Седой Даниил откачнулся и вновь превратился в столб. У Павла мурашки
побежали по спине, он уловил отчужденность этого худощавого
девяностолетнего мужчины, который лет через двадцать-тридцать успокоится
на городском кладбище и не доживет до того, до чего имеет шансы дожить он,
Павел: до заброшенных городов, которые будут слепо глядеть внутрь себя
стеклами окон пустых домов, до рухнувших в воду мостов, выброшенных на
берег паромов, сгнивших деревянных дорог, заросших лесной травой. Такова
воля Создателя... Но почему именно такова воля Создателя? И есть ли она -
эта воля? Может быть, дело здесь в людях, а не в Создателе?..

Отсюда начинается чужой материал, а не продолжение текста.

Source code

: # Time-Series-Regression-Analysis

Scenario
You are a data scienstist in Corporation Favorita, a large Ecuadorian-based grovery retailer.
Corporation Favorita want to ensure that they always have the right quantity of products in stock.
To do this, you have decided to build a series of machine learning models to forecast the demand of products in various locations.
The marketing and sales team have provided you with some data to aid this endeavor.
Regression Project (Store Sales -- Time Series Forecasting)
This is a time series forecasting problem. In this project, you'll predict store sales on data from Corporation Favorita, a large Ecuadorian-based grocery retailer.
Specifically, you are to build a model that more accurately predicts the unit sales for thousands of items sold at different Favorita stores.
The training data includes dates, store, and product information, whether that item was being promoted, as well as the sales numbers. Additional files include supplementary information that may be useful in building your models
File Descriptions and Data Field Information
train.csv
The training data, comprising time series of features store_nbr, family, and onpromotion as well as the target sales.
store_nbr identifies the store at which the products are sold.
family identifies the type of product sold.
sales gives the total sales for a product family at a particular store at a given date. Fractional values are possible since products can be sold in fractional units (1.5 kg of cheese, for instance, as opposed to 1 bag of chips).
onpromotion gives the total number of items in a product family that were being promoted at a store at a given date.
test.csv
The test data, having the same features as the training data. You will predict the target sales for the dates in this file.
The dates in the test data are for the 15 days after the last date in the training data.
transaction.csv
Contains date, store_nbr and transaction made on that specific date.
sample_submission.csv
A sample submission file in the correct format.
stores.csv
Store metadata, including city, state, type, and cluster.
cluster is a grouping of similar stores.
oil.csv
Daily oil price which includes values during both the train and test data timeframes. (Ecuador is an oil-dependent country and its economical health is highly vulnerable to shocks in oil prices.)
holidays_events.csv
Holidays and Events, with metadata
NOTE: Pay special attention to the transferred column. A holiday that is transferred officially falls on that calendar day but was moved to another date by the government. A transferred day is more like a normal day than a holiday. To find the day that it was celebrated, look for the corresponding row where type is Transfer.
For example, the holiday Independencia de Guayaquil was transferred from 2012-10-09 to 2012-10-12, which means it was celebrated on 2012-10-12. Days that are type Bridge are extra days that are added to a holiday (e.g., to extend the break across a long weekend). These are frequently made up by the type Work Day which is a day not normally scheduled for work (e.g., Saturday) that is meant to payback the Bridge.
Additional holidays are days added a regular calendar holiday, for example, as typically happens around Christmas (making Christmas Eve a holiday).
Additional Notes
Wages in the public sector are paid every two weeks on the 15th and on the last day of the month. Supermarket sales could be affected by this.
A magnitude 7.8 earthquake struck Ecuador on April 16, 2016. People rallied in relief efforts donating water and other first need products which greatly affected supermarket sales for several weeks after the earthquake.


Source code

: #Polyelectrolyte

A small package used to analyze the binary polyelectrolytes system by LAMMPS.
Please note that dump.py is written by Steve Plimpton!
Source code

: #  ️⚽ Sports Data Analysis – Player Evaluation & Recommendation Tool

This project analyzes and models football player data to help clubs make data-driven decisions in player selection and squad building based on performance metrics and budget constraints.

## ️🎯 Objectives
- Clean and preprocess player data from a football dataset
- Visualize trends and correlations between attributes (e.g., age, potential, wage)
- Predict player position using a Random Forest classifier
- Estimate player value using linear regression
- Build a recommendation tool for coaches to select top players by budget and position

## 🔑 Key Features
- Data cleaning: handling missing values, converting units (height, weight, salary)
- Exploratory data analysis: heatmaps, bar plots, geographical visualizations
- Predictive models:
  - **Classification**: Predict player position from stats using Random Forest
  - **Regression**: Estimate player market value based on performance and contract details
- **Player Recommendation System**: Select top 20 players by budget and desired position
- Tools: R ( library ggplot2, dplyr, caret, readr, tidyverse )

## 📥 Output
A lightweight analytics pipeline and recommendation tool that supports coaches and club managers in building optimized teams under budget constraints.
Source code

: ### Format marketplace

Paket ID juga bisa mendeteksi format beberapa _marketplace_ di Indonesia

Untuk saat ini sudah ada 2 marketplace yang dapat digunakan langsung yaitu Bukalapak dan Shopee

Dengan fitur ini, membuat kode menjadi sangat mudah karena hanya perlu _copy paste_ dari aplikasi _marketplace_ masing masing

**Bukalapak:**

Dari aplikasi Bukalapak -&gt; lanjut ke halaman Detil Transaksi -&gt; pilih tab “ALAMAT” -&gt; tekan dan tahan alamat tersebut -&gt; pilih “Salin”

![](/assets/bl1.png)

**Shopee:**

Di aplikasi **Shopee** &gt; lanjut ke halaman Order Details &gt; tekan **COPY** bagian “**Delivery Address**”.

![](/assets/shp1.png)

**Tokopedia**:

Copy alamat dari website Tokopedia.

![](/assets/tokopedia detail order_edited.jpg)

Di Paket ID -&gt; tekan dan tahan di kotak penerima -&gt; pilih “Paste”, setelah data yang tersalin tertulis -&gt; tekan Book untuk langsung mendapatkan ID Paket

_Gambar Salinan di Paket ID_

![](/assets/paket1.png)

На этот вопрос у Павла не было ответа.
Может быть, Седой Даниил и прав, думал Павел, и действительно
Создатель сотворил мир совсем другим, таким, как его видели основатели, а
потом почему-то переменил свой замысел. Подобная история о сотворении,
только в искаженном виде, изложена в сказочной Библии, книге, написанной,
возможно, одним из предков-основателей по имени Моисей, хотя Библия
все-таки не более, чем сказка. Может быть. Тогда получают хоть какое-то
объяснение эти видения, вот уже три года посещающие его после ночи,
проведенной у Странного Озера... Оцепенение - и видения, именно видения, а
не сны, ведь во сне можно увидеть, пусть даже преломленно, как сквозь
плохое стекло, только то, что когда-то пережил, почувствовал, ощутил сам -
но как может присниться то, чему нет никакого подобия в Лесной Стране,
чего не читал в книгах и не видел на рисунках? Если согласиться с точкой
зрения Даниила - тогда хоть что-то прояснится. Он, Павел, приобрел
способность видеть то, что видели когда-то его предки-основатели в том,
первом варианте мира, измененном потом Создателем по неведомой людям
причине, а может быть и вовсе без причин. Просто, действительно, такова
была его воля...
Павел покосился на застывшего собеседника. Может быть, Седой Даниил
поймет и другое? То, что ему, Павлу, пришло в голову давним дождливым
вечером в родительском доме, в маленькой комнате с книгами и медвежьей
шкурой - подарком Колдуна в честь невероятного исцеления. То, от чего
тогда перехватило дыхание и похолодело внутри. То, что потом хоть и не
перестало казаться нелепостью, потому что искажало незыблемое учение о
Создателе Мира, но непрерывно цепляло, задевало душу, словно заноза,
словно венец из терна, возложенный на голову сказочного страдальца Иисуса.